- STUDY MATERIAL
* * *
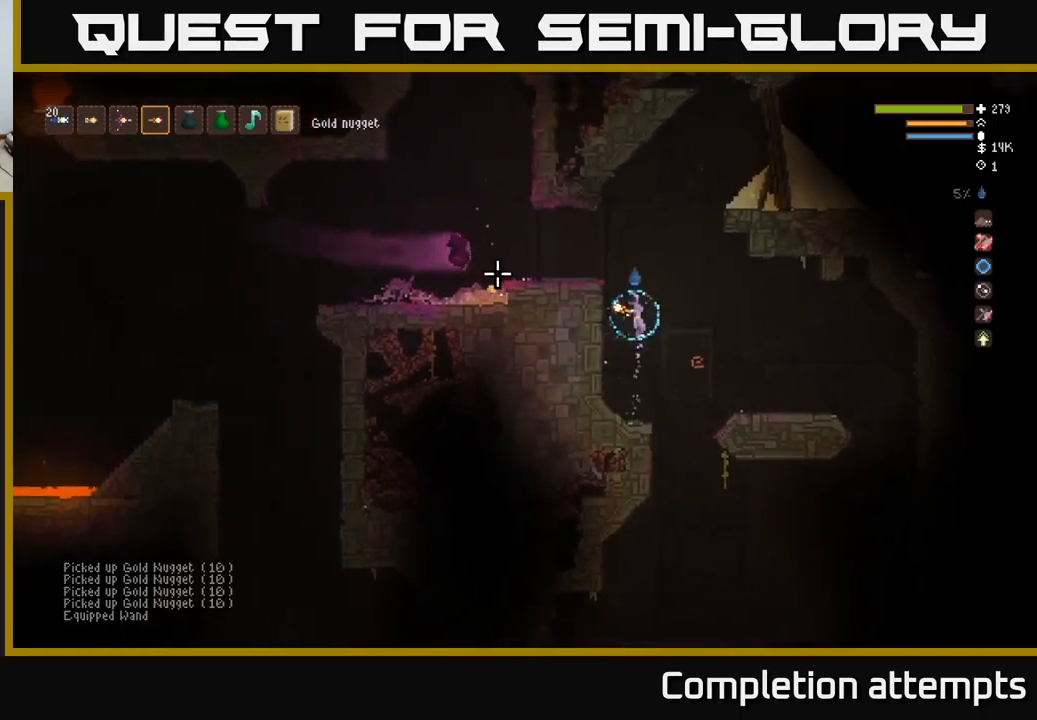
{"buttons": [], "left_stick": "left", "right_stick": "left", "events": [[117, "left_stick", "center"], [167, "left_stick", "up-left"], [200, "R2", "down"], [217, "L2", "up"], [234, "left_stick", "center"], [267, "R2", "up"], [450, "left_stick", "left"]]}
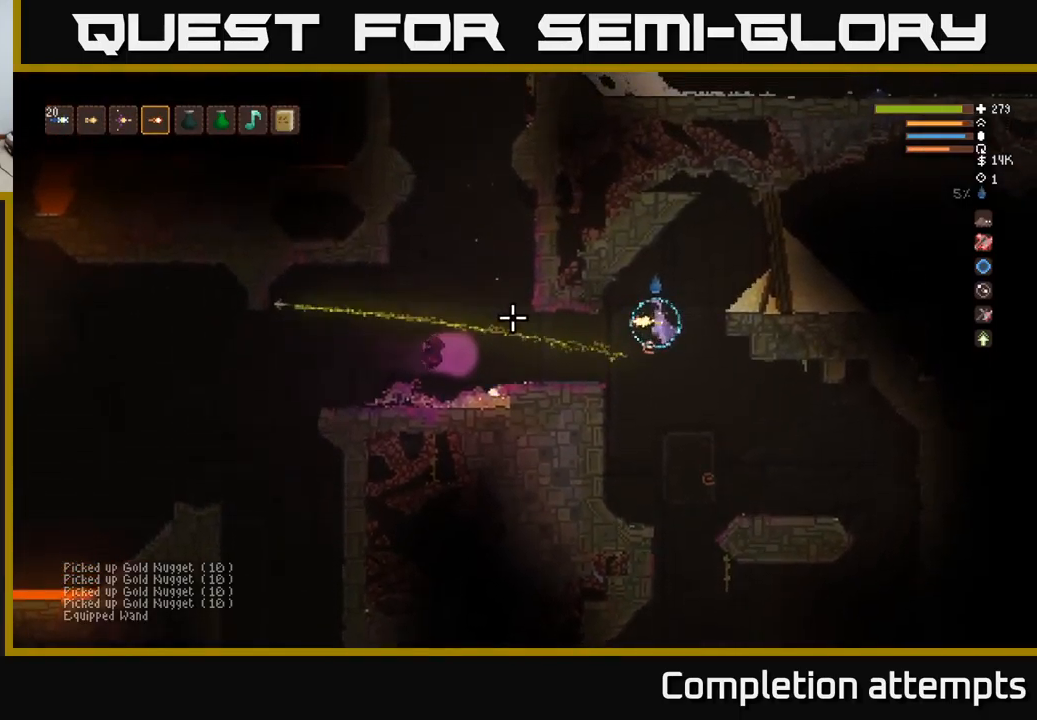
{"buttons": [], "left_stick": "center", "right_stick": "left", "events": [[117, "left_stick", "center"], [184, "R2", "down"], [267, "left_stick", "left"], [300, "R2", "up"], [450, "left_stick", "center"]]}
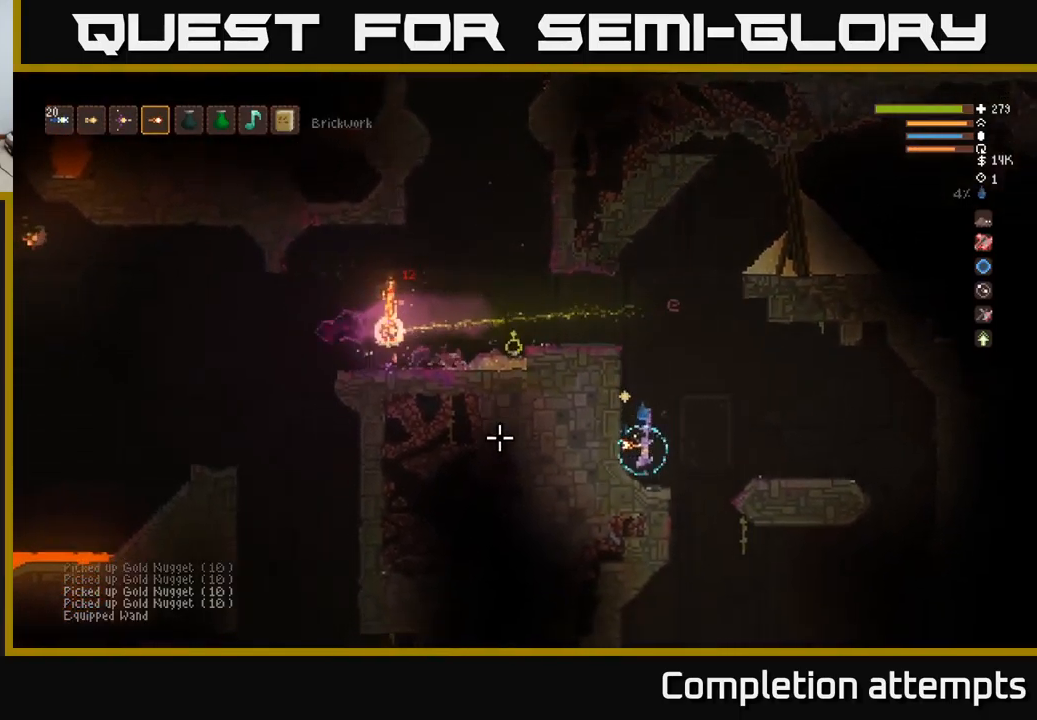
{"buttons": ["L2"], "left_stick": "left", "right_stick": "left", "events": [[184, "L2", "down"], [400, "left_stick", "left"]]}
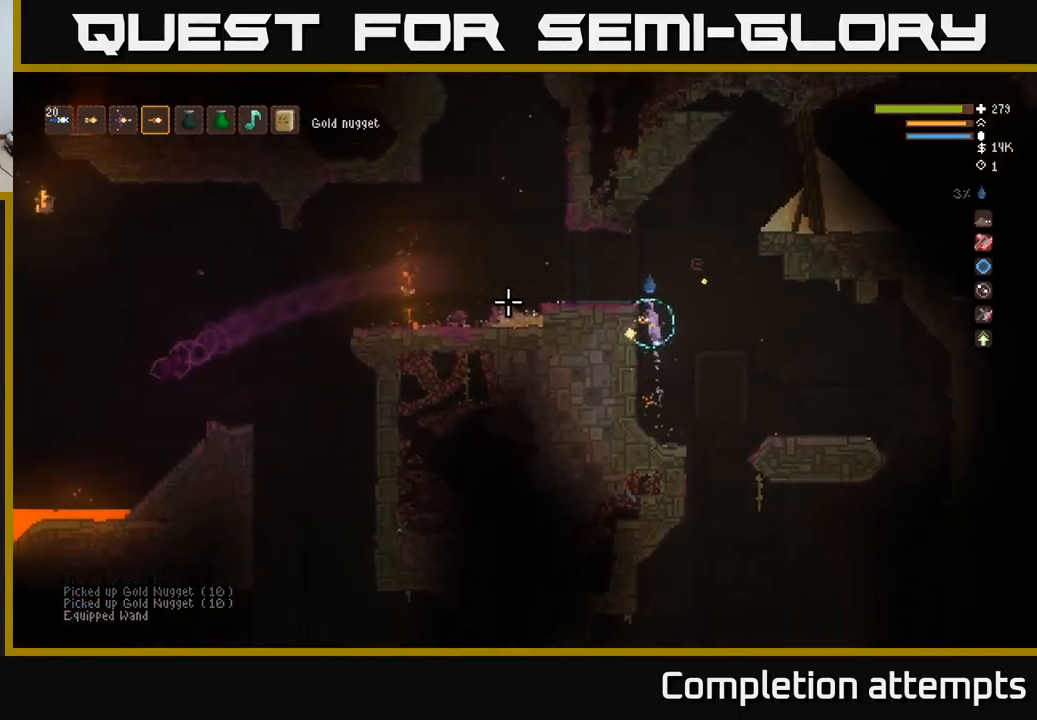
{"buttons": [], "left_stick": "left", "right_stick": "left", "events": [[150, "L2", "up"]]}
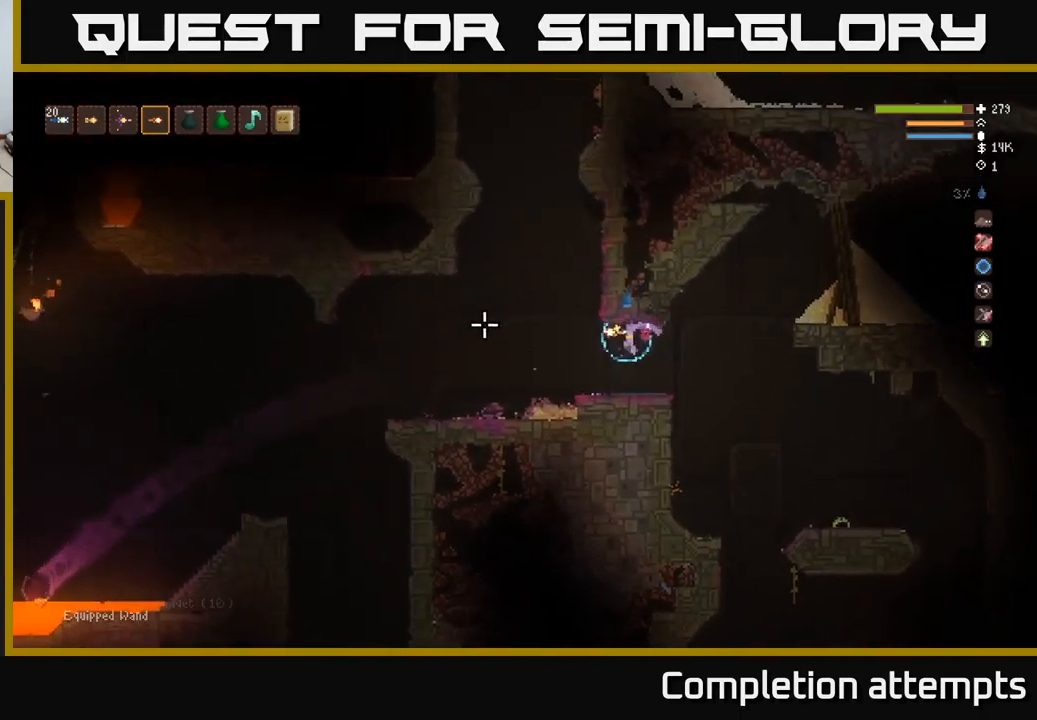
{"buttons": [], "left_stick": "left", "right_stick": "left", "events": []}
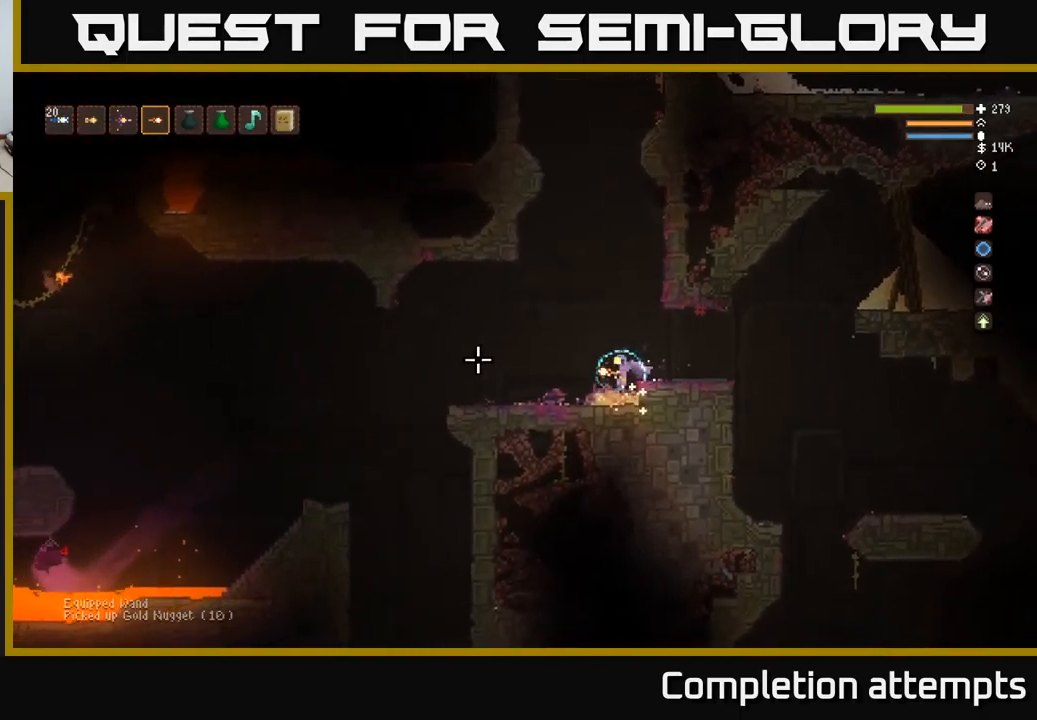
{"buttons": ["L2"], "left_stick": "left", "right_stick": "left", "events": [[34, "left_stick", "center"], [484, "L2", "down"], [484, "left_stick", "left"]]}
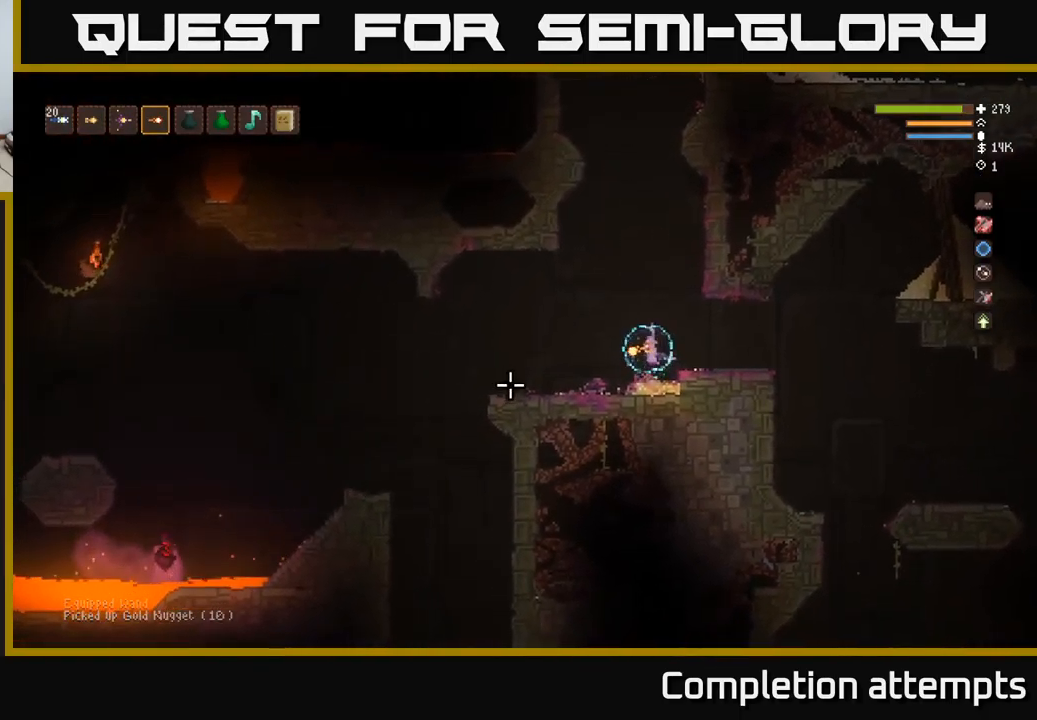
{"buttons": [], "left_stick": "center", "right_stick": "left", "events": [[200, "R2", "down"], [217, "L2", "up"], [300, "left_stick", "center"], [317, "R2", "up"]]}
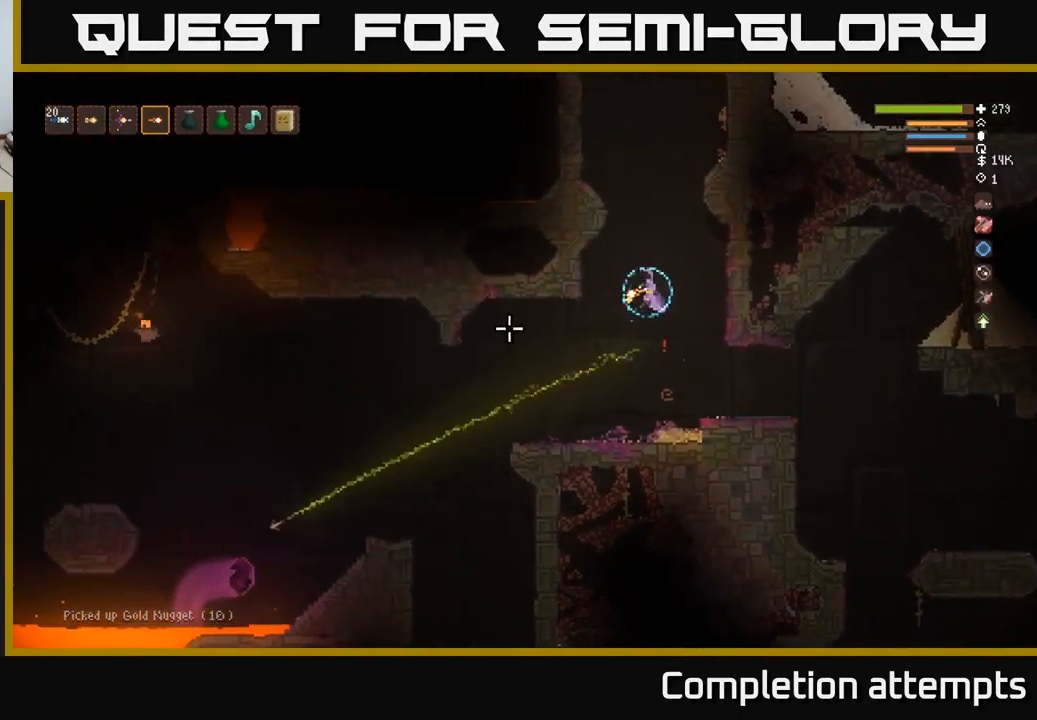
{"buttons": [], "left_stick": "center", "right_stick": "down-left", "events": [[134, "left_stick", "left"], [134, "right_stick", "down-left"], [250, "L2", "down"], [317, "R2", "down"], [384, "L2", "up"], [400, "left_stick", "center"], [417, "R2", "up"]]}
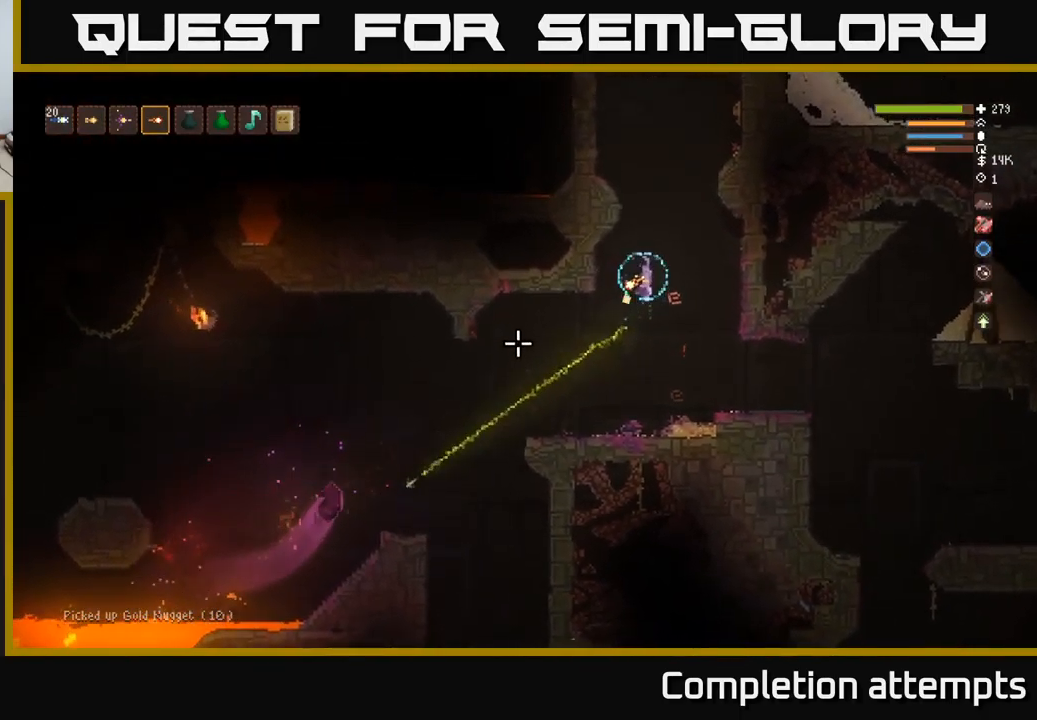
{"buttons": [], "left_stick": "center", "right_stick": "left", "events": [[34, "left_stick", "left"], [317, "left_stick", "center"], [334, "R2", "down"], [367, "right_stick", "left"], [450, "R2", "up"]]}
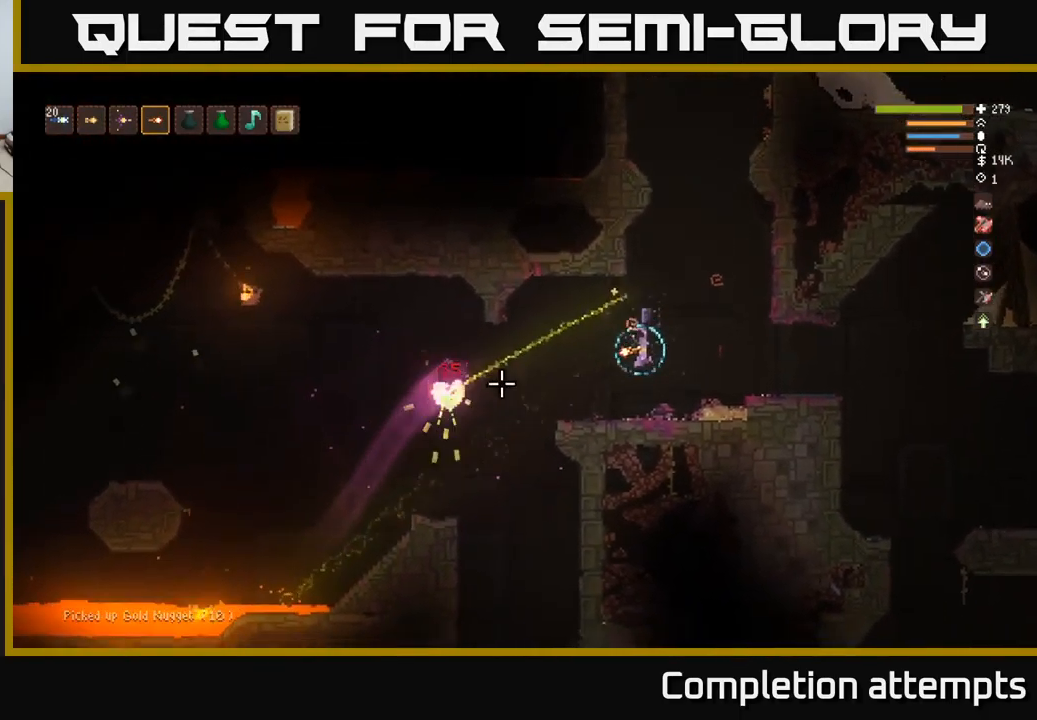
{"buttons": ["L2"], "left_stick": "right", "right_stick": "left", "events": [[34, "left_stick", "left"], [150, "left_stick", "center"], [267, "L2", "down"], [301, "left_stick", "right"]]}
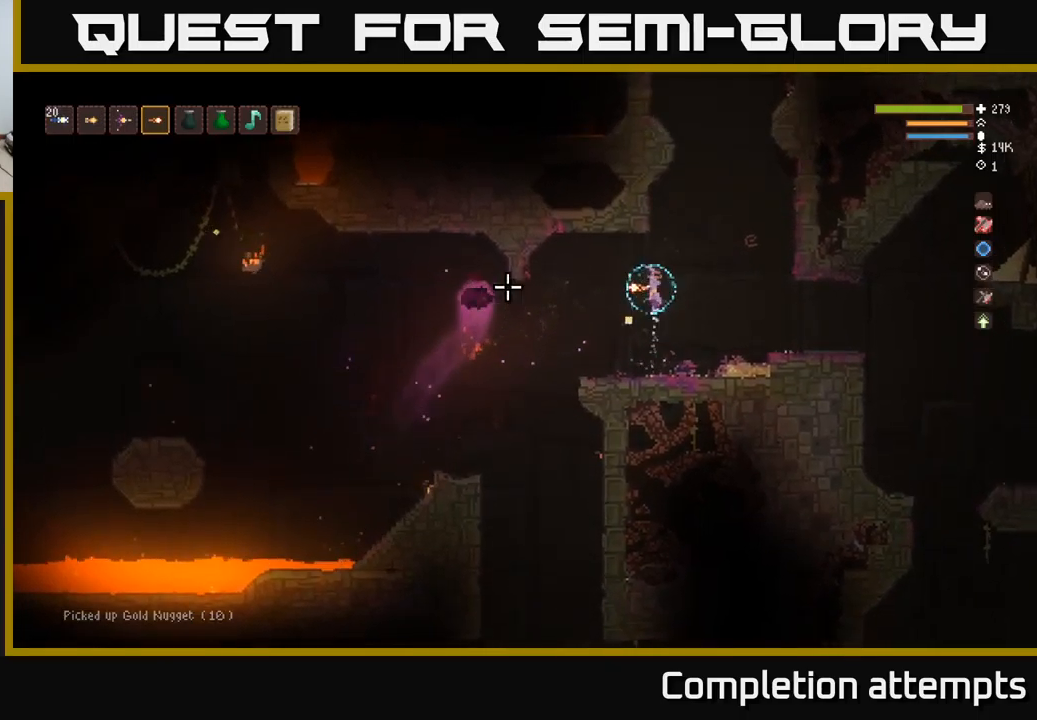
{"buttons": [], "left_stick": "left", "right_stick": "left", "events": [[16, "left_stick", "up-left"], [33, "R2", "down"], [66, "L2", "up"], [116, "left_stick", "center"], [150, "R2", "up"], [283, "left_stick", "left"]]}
* * *
- AIM OF THE TASK
Please repeat the records above exactly, omitting any pictures they contain.

- RESULT OF THIS EXERCISE
{"buttons": [], "left_stick": "left", "right_stick": "left", "events": [[117, "left_stick", "center"], [167, "left_stick", "up-left"], [200, "R2", "down"], [217, "L2", "up"], [234, "left_stick", "center"], [267, "R2", "up"], [450, "left_stick", "left"]]}
{"buttons": [], "left_stick": "center", "right_stick": "left", "events": [[117, "left_stick", "center"], [184, "R2", "down"], [267, "left_stick", "left"], [300, "R2", "up"], [450, "left_stick", "center"]]}
{"buttons": ["L2"], "left_stick": "left", "right_stick": "left", "events": [[184, "L2", "down"], [400, "left_stick", "left"]]}
{"buttons": [], "left_stick": "left", "right_stick": "left", "events": [[150, "L2", "up"]]}
{"buttons": [], "left_stick": "left", "right_stick": "left", "events": []}
{"buttons": ["L2"], "left_stick": "left", "right_stick": "left", "events": [[34, "left_stick", "center"], [484, "L2", "down"], [484, "left_stick", "left"]]}
{"buttons": [], "left_stick": "center", "right_stick": "left", "events": [[200, "R2", "down"], [217, "L2", "up"], [300, "left_stick", "center"], [317, "R2", "up"]]}
{"buttons": [], "left_stick": "center", "right_stick": "down-left", "events": [[134, "left_stick", "left"], [134, "right_stick", "down-left"], [250, "L2", "down"], [317, "R2", "down"], [384, "L2", "up"], [400, "left_stick", "center"], [417, "R2", "up"]]}
{"buttons": [], "left_stick": "center", "right_stick": "left", "events": [[34, "left_stick", "left"], [317, "left_stick", "center"], [334, "R2", "down"], [367, "right_stick", "left"], [450, "R2", "up"]]}
{"buttons": ["L2"], "left_stick": "right", "right_stick": "left", "events": [[34, "left_stick", "left"], [150, "left_stick", "center"], [267, "L2", "down"], [301, "left_stick", "right"]]}
{"buttons": [], "left_stick": "left", "right_stick": "left", "events": [[16, "left_stick", "up-left"], [33, "R2", "down"], [66, "L2", "up"], [116, "left_stick", "center"], [150, "R2", "up"], [283, "left_stick", "left"]]}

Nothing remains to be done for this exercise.